There is a shocking employment gap when it comes to mental health; just 43% of people with mental health problems are in employment compared to 74% of the general population and 65% of people with other health conditions. Given the social and financial benefits of employment these figures are alarming.
In recent weeks, the Prime Minister has announced significant extra investment for programmes that help unemployed people with mental health problems find and (just as importantly) stay in work. This includes funding to double access to talking therapies for people suffering from conditions like anxiety or depression, to increase the numbers of mental health experts in jobcentres, and to double the reach of Independent Placement and Support Programmes, which find work for people with mental health conditions. The Prime Minister’s investment in mental health and his recognition of the importance of work should therefore be welcomed.

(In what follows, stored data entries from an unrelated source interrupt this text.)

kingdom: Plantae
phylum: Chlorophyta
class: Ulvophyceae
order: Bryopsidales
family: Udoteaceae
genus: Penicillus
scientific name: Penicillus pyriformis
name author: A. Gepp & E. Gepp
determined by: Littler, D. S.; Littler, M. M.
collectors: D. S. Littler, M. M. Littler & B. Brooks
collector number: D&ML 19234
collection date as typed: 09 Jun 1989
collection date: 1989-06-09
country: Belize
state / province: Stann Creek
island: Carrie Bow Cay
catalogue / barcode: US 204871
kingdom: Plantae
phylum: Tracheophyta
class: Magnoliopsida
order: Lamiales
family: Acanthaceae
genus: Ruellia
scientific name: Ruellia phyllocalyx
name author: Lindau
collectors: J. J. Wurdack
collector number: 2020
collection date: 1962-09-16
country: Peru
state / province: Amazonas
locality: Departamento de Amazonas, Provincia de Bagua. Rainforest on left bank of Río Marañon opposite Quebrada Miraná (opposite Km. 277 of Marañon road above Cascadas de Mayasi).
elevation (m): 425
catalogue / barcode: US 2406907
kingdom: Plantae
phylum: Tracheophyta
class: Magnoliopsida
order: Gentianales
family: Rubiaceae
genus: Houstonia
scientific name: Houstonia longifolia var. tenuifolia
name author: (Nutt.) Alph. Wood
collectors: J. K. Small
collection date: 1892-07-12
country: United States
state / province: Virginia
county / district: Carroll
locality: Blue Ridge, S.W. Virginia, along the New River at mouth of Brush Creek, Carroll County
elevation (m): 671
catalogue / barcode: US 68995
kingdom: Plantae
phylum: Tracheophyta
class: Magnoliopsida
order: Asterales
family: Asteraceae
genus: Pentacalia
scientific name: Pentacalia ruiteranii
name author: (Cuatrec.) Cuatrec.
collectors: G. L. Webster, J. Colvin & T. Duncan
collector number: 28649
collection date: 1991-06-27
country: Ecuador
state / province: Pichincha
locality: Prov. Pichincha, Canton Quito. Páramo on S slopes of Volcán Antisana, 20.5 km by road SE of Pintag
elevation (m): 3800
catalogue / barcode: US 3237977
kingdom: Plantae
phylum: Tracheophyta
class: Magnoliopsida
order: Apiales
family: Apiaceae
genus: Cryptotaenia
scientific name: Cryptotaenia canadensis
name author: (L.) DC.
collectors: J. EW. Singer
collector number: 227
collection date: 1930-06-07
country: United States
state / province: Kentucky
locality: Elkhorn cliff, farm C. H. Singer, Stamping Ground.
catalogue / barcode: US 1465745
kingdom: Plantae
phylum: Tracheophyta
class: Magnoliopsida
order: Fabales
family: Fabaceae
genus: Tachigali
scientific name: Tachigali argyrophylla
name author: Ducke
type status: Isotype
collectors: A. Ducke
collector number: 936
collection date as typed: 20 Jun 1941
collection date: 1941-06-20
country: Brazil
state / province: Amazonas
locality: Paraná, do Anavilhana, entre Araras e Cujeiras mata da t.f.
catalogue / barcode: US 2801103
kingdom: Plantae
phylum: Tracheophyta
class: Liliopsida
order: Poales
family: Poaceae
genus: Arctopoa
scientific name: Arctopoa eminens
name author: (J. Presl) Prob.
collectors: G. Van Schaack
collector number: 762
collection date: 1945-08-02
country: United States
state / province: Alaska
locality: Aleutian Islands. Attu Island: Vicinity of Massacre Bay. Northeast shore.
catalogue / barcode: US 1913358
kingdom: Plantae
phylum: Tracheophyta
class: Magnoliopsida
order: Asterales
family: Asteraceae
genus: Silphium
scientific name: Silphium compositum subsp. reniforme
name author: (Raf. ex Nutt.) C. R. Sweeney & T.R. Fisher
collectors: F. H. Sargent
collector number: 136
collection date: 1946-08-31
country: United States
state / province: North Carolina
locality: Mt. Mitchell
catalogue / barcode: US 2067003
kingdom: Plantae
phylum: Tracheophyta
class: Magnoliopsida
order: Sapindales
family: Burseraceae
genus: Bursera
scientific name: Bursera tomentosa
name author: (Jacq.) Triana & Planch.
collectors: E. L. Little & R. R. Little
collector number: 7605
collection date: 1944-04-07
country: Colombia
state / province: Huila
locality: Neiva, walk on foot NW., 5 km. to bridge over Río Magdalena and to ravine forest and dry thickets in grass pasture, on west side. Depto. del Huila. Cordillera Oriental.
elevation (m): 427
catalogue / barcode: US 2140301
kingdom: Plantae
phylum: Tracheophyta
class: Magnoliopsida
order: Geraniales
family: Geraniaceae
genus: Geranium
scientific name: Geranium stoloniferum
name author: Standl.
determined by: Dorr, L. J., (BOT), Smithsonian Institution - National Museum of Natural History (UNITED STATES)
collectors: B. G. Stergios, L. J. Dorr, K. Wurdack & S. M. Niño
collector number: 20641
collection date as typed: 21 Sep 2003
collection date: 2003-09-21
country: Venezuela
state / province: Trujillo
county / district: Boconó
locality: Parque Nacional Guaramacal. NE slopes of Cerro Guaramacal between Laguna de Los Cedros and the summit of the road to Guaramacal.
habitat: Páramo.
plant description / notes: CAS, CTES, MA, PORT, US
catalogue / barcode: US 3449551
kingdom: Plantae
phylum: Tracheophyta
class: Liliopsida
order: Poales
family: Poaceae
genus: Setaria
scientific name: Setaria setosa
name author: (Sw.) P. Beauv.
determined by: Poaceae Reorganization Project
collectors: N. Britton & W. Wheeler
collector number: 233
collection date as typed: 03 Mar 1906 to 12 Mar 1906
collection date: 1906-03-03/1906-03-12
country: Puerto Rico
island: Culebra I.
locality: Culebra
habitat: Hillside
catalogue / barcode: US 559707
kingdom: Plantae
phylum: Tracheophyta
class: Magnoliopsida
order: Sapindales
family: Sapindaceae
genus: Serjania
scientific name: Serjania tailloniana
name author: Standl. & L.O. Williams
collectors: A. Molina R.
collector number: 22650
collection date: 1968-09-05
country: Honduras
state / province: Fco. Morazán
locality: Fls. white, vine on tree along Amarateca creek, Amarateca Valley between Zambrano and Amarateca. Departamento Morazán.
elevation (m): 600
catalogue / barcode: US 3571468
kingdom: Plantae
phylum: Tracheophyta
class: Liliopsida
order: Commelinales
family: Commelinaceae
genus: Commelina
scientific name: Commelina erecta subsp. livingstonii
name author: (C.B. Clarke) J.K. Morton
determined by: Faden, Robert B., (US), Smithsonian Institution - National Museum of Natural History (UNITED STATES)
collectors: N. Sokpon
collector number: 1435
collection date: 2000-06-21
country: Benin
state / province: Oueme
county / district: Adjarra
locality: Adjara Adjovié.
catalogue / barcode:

However, alongside extra investment and the extension of treatment, it is important that employers work to change work place attitudes and cultures towards mental health. The National Attitudes to Mental Illness survey in 2013 found that although overall stigmatization of people with mental health problems has decreased, 49% of respondents would still be unwilling to discus their own mental health with their employer. If we are to prevent problems escalating, it is essential that employees experiencing problems feel able to speak up and seek help.
Having spoken up, it is also essential that employers are able to signpost their employees to support services. To enable them to do this, line managers should be given training to support employees who are experiencing problems and employee support services should be put in place.
One in four adults experience mental health problems in any given year and mental ill health at work is thought to cost UK employers £26 billion a year. Additionally, in 2011 UK productivity was 20 percentage points lower than the rest of the G7 (partly as a result of absence from work but also increasingly as a result of presenteeism – attending work when ill or disengaged). The business case for supporting employee mental health is therefore clear.